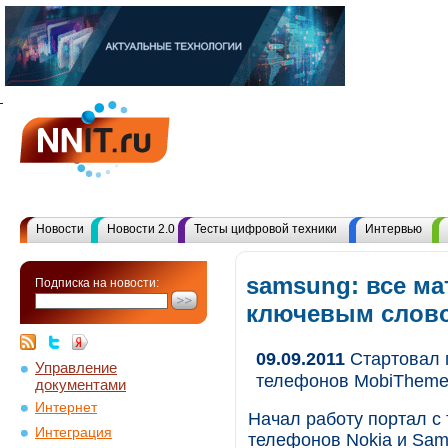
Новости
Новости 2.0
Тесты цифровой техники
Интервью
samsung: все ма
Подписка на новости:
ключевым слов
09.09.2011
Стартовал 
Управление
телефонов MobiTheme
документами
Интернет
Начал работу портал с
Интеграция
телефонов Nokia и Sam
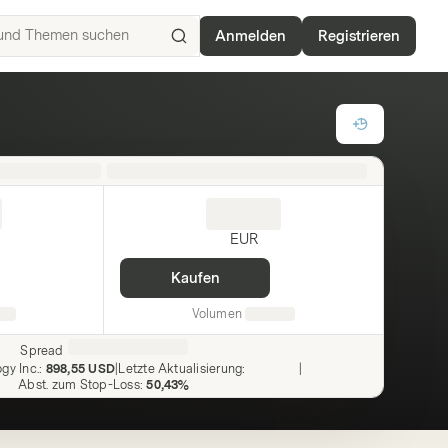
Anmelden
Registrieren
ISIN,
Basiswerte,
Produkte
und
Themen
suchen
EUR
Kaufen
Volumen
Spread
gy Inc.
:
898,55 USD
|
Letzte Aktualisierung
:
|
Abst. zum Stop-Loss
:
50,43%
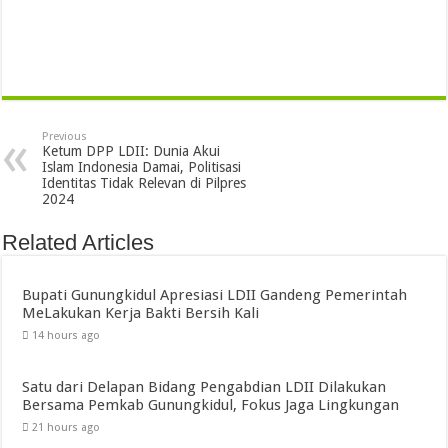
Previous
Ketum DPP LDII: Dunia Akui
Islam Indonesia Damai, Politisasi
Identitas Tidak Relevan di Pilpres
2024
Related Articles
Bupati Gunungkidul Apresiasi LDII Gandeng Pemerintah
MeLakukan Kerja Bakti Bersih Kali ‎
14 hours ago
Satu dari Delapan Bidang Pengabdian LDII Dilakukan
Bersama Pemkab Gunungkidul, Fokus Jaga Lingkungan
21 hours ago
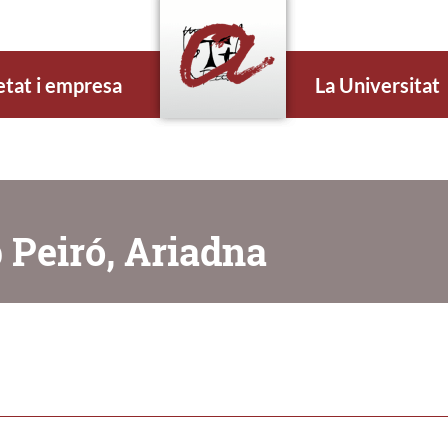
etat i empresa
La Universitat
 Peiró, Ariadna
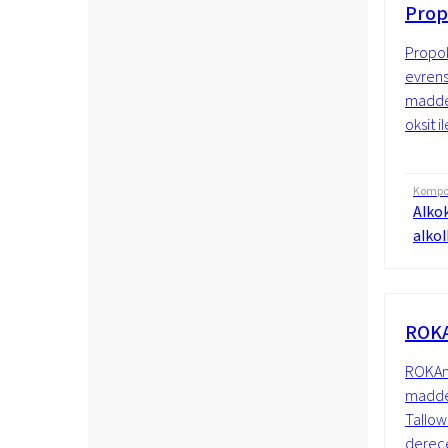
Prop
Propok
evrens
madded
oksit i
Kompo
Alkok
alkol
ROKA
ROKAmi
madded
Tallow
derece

[Description of the task]: Reproduce all of the lines above verbatim, leaving out the pictures.

[Solved problem]:
Новости
Новости 2.0
Тесты цифровой техники
Интервью
samsung: все ма
Подписка на новости:
ключевым слов
09.09.2011
Стартовал 
Управление
телефонов MobiTheme
документами
Интернет
Начал работу портал с
Интеграция
телефонов Nokia и Sam
Anmelden
Registrieren
ISIN,
Basiswerte,
Produkte
und
Themen
suchen
EUR
Kaufen
Volumen
Spread
gy Inc.
:
898,55 USD
|
Letzte Aktualisierung
:
|
Abst. zum Stop-Loss
:
50,43%
Previous
Ketum DPP LDII: Dunia Akui
Islam Indonesia Damai, Politisasi
Identitas Tidak Relevan di Pilpres
2024
Related Articles
Bupati Gunungkidul Apresiasi LDII Gandeng Pemerintah
MeLakukan Kerja Bakti Bersih Kali ‎
14 hours ago
Satu dari Delapan Bidang Pengabdian LDII Dilakukan
Bersama Pemkab Gunungkidul, Fokus Jaga Lingkungan
21 hours ago
etat i empresa
La Universitat
 Peiró, Ariadna
Prop
Propok
evrens
madded
oksit i
Kompo
Alkok
alkol
ROKA
ROKAmi
madded
Tallow
derece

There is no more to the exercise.